WHAT YOU NEED TO DO: In the entries below, find the lines that include "thumb" and give their number as the whole reply.
"""
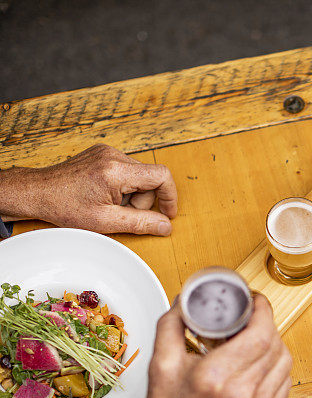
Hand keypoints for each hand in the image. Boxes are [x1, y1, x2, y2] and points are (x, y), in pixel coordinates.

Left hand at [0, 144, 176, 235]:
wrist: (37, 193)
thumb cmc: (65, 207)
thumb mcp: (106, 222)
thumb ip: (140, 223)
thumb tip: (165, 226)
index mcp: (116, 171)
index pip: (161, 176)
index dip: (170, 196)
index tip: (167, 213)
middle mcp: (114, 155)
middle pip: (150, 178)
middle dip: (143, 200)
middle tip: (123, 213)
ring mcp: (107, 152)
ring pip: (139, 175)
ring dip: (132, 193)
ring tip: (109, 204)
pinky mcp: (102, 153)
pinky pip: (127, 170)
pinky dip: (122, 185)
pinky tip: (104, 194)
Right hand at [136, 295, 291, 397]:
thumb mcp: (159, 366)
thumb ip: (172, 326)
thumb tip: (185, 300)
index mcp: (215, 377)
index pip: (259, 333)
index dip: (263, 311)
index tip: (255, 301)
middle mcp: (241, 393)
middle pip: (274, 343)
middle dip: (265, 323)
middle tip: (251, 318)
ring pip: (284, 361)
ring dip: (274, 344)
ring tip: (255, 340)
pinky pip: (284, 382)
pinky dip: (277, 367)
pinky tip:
"""
SOLUTION TO THIS TASK: 7